TEXT BLOCK:
DAY ELEVEN – TUESDAY
NORTH RIM GRAND CANYON NATIONAL PARK


Another chilly morning near freezing as me and the yellow labradog continue the eternal search for a patch of grass. Luckily there are a few patches up here at 8,000 feet under the towering pines at the rim of the canyon. Today we are going to do a short drive out to the Cape Royal on the Walhalla Plateau to the east, another area we didn’t get a chance to visit when we came through in 2001. But first another morning ritual must be completed.

I walk over to the rental RV where the expedition wine glass washer has finished washing last night’s wine glasses. The four “O” style stemless glasses are replaced in their box which I dutifully take back to the Sporty for storage. This evening the trek will be reversed as we take them out of storage for the evening and bring them over for dinner. I have always carried plastic wineglasses, until I was shamed by our friend the Sommelier, who says that just because you are camping doesn’t mean that you can’t have class, and always brings glass wine glasses. He also brings some of the best wines for camping that I have ever tasted. Like a magnum of California pinot noir served with cedar planked salmon from a trip last July.

The Canyon from the Transept Overlook at the campground.




Us four humans and two labradogs pile into the Sportsmobile for today’s tour, starting off with the short trail to Bright Angel Point next to the North Rim Visitor center.

The popular trail is partially filled with tourists and wanders along the quarter mile knife edge of the ridge extending to the southeast of the lodge. The views of Roaring Springs Canyon on the east and the main Grand Canyon on the west are stunning.





One guy stands in the middle of the narrow trail shouting into his cell phone “Guess where I am? He says, “I’m standing on the north rim staring at the Grand Canyon!” No you are not I think. You are standing in the middle of the trail blocking traffic while bellowing into your cell phone. I can’t believe national parks have started to offer cell phone coverage. I am further horrified to find signs promoting a geology talk accessible from your cell phone along the trail so that you can better understand the canyon’s rocks. Yes, while you trip and fall several thousand feet over the edge because you have you cell phone screwed into your ear. Calling 911 won’t help you then!


Back at the visitor center, I pick up a copy of the new Harvey Butchart biography.


http://www.amazon.com/Grand-Obsession-H ... 208&sr=1-1


Harvey Butchart, who passed away in 2002, was a math professor from the college in Flagstaff that spent forty years exploring every corner of the Grand Canyon, doing incredibly difficult hikes, mostly on weekends, and recording them all in his journals. Although he was certainly the first white person to visit much of the nearly inaccessible places throughout the canyon, amazingly he found signs that Native Americans had been there long before him. The interesting tale of Harvey’s life won the 2008 National Outdoor Book Award for biography.

EXTRACTED INFORMATION:
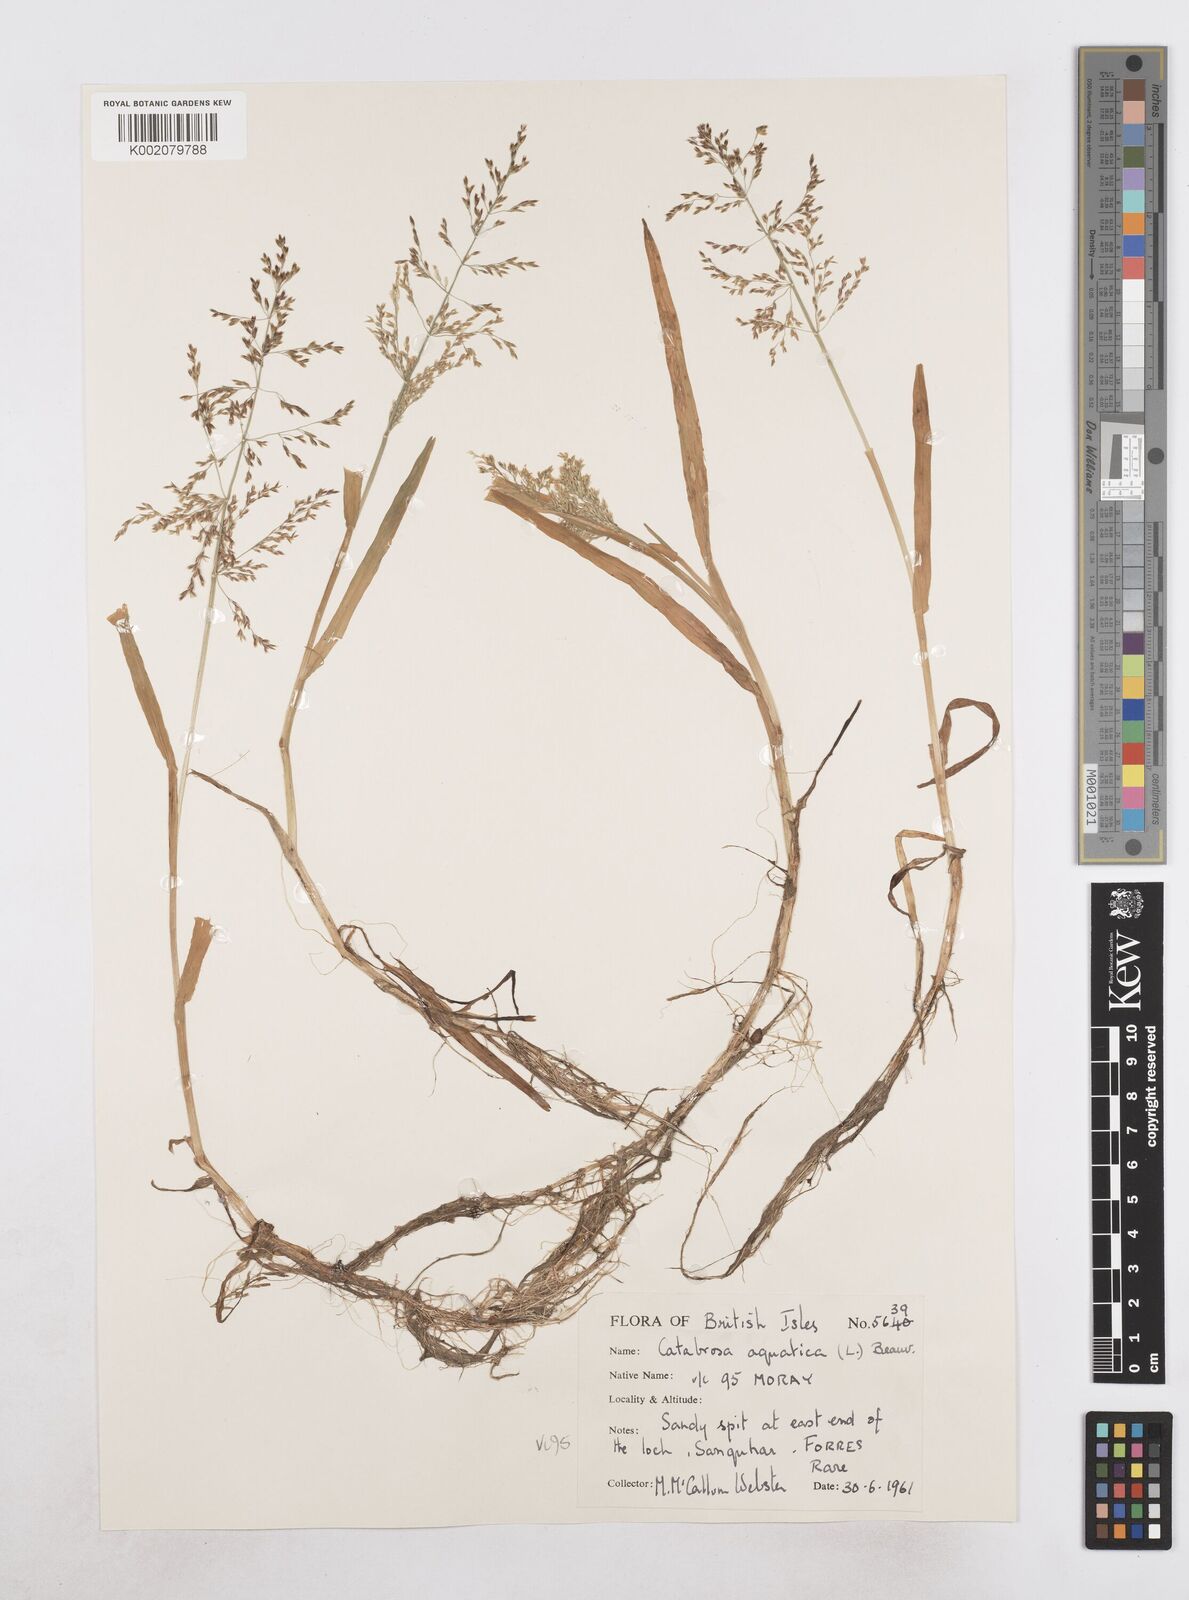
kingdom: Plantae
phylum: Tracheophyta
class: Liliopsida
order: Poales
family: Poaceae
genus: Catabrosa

---

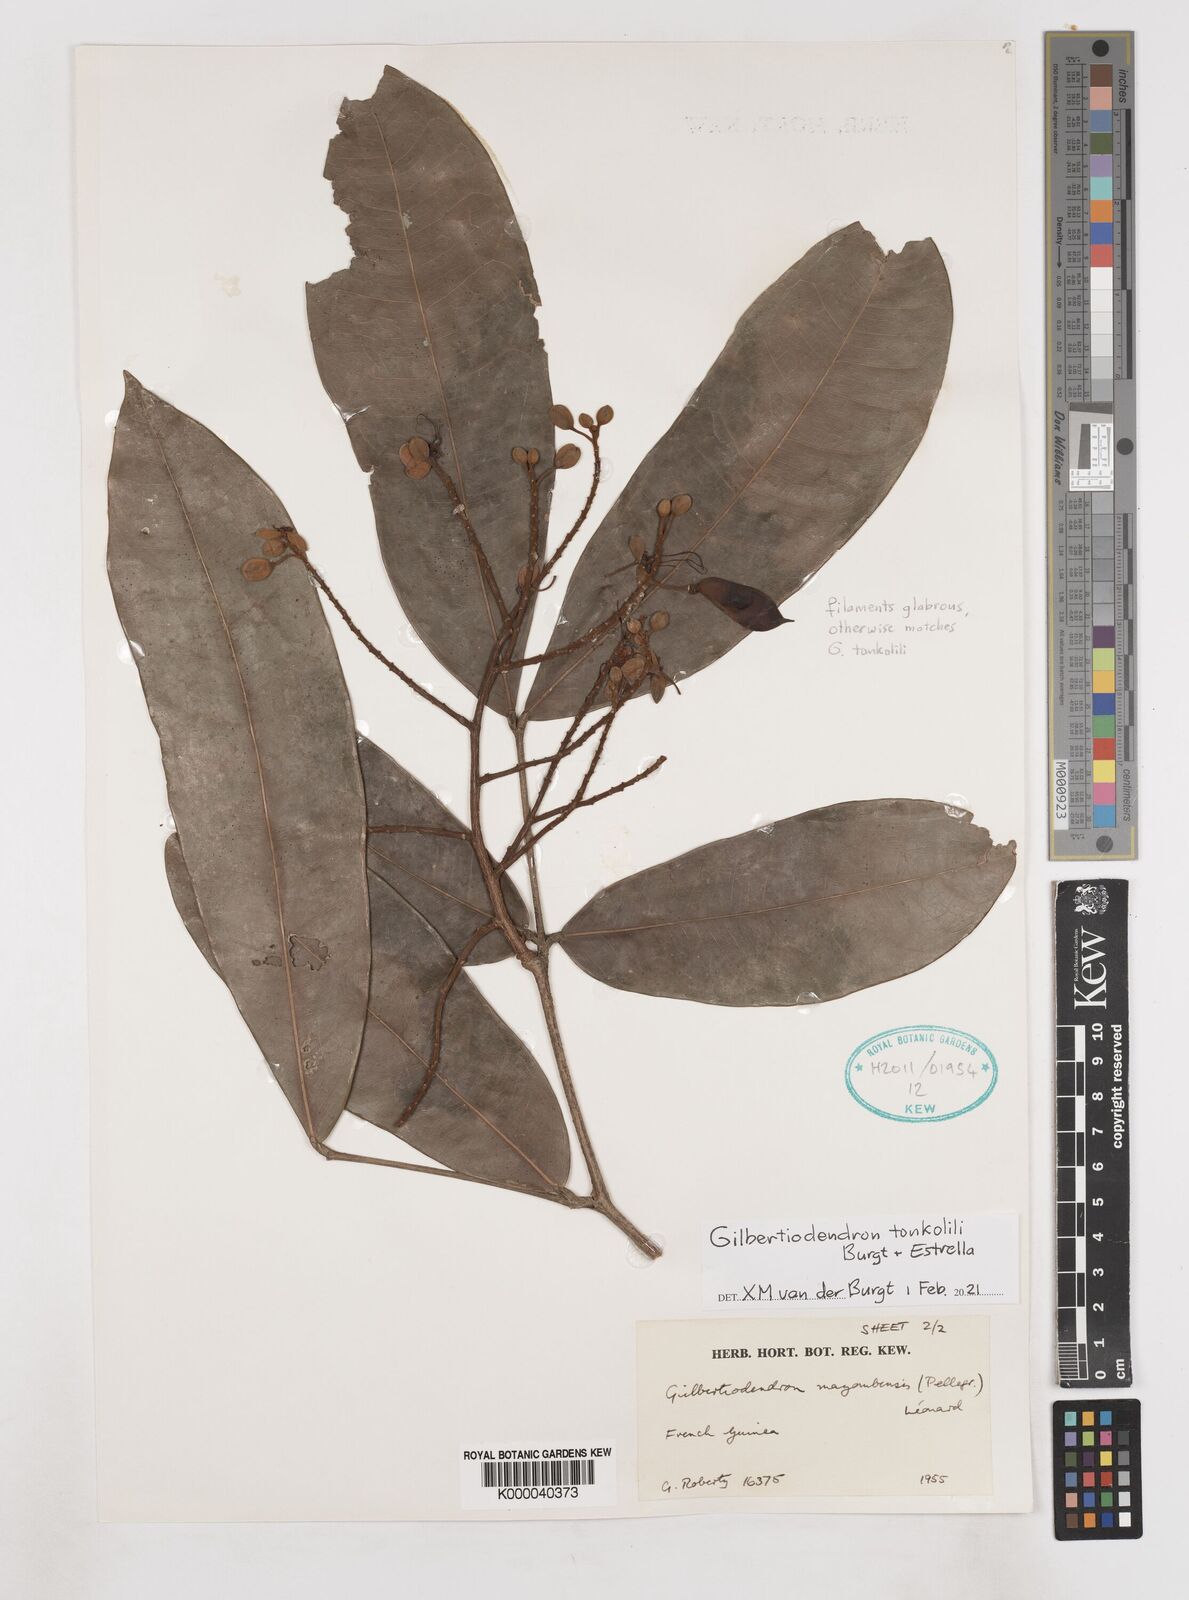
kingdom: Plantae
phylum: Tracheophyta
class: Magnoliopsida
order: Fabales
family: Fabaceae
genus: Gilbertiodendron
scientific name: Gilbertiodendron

--

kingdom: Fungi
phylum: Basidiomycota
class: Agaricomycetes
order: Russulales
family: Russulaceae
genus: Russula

WHAT THIS EXERCISE ASKS:
[1] In the North Rim travel account, what award did the Harvey Butchart biography win?
[2] Resume the North Rim travel account from its last sentence.

THE RESULTS:
[1] The 2008 National Outdoor Book Award for biography.

[2]
Back in the Sportsmobile, we head southeast up on the Walhalla Plateau. I find this narrow winding road with no shoulders to be an irritating drive in the broad Sporty, since my eyes need to be glued to the road while watching for careless oncoming traffic driving down the middle. I take every opportunity to stop at the infrequent overlooks, starting with La Vista Encantada for lunch. It’s pretty chilly picnicking in the weak sunshine with a light breeze.

At the Walhalla overlook, the crew tours a ruin at the edge of the plateau. The ancient native Americans used to farm here at over 8,000 feet near the edge of the plateau to take advantage of warm breezes blowing up from the canyon bottom. Pretty amazing.




Looking closer I can see several rapids on the Colorado River to the southeast. Later, when I can zoom into the photo, I find bright yellow rafts from a private party floating the river above Unkar Rapid.






Having rafted the canyon at this time of year, I don’t envy them having to make lots of river miles in the limited amount of daylight available past the autumnal equinox at the bottom of the canyon. There are really three different Grand Canyon experiences, rafting the Colorado through the canyon depths, hiking the vast areas above the river along with the extensive side canyons, and peering down from rim at the canyon, like we are doing now. I hiked to the bottom back in 1969, floated the river in 2001, but have done very few tourista things on the rims such as we are doing today.


At the southern end of the plateau at Cape Royal tourists clamber over the narrow bridge above Angels Window.




You can see the Colorado River through the window, which is hard to see from most places along the rim.



It is amazing that more tourists don’t die each year from falls at the Grand Canyon. Several people ignore the fences and handrails at Cape Royal and jump over them to lean into the thousand-foot plus void for better pictures. I try to avoid the void watchers and stay back from the edge while they click away with their cameras. There’s a lot of rock and space down there.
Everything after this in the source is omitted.